» SUPPLIED PASSAGE
■ ■ ■ ■ ■ ■ ■
Web lists-archives.com

Re: [PATCH 0/3] Make add_missing_tags() linear




On 10/31/2018 2:04 AM, Elijah Newren wrote:
> On Tue, Oct 30, 2018 at 7:16 AM Derrick Stolee via GitGitGadget
> <gitgitgadget@xxxxxxxxx> wrote:
>>
>> As reported earlier [1], the add_missing_tags() method in remote.c has
>> quadratic performance. Some of that performance is curbed due to the
>> generation-number cutoff in in_merge_bases_many(). However, that fix doesn't
>> help users without a commit-graph, and it can still be painful if that
>> cutoff is sufficiently low compared to the tags we are using for
>> reachability testing.
>>
>> Add a new method in commit-reach.c called get_reachable_subset() which does
>> a many-to-many reachability test. Starting at the 'from' commits, walk until
>> the generation is below the smallest generation in the 'to' commits, or all
>> 'to' commits have been discovered. This performs only one commit walk for
>> the entire add_missing_tags() method, giving linear performance in the worst
>> case.
>>
>> Tests are added in t6600-test-reach.sh to ensure get_reachable_subset()
>> works independently of its application in add_missing_tags().
>
> On the original repo where the topic was brought up, with commit-graph
> NOT turned on and using origin/master, I see:
>
> $ time git push --dry-run --follow-tags /home/newren/repo-mirror
> To /home/newren/repo-mirror
>  * [new branch]       test5 -> test5
>
> real 1m20.081s
> user 1m19.688s
> sys 0m0.292s
>
> Merging this series in, I now get:
>
> $ time git push --dry-run --follow-tags /home/newren/repo-mirror
> To /home/newren/repo-mirror
>  * [new branch]       test5 -> test5
>
> real 0m2.857s
> user 0m2.580s
> sys 0m0.328s
>
> which provides a very nice speedup.
■ ■ ■ ■ ■ ■ ■
» SUPPLIED DATA

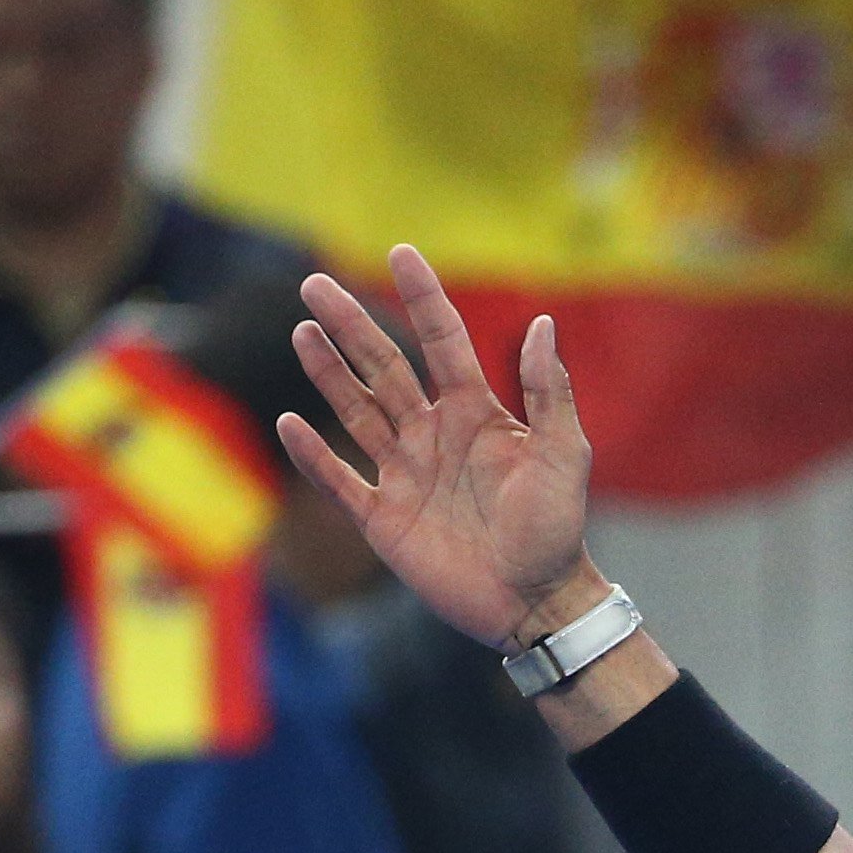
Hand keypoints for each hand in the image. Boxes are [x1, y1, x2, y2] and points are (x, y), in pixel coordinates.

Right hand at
■ ■ ■ ■ ■ ■ ■
» WORK INSTRUCTION
Reproduce the mailing-list reply about making add_missing_tags() linear in full, character for character.

» EXERCISE ANSWER
Web lists-archives.com

Re: [PATCH 0/3] Make add_missing_tags() linear




On 10/31/2018 2:04 AM, Elijah Newren wrote:
> On Tue, Oct 30, 2018 at 7:16 AM Derrick Stolee via GitGitGadget
> <gitgitgadget@xxxxxxxxx> wrote:
>>
>> As reported earlier [1], the add_missing_tags() method in remote.c has
>> quadratic performance. Some of that performance is curbed due to the
>> generation-number cutoff in in_merge_bases_many(). However, that fix doesn't
>> help users without a commit-graph, and it can still be painful if that
>> cutoff is sufficiently low compared to the tags we are using for
>> reachability testing.
>>
>> Add a new method in commit-reach.c called get_reachable_subset() which does
>> a many-to-many reachability test. Starting at the 'from' commits, walk until
>> the generation is below the smallest generation in the 'to' commits, or all
>> 'to' commits have been discovered. This performs only one commit walk for
>> the entire add_missing_tags() method, giving linear performance in the worst
>> case.
>>
>> Tests are added in t6600-test-reach.sh to ensure get_reachable_subset()
>> works independently of its application in add_missing_tags().
>
> On the original repo where the topic was brought up, with commit-graph
> NOT turned on and using origin/master, I see:
>
> $ time git push --dry-run --follow-tags /home/newren/repo-mirror
> To /home/newren/repo-mirror
>  * [new branch]       test5 -> test5
>
> real 1m20.081s
> user 1m19.688s
> sys 0m0.292s
>
> Merging this series in, I now get:
>
> $ time git push --dry-run --follow-tags /home/newren/repo-mirror
> To /home/newren/repo-mirror
>  * [new branch]       test5 -> test5
>
> real 0m2.857s
> user 0m2.580s
> sys 0m0.328s
>
> which provides a very nice speedup.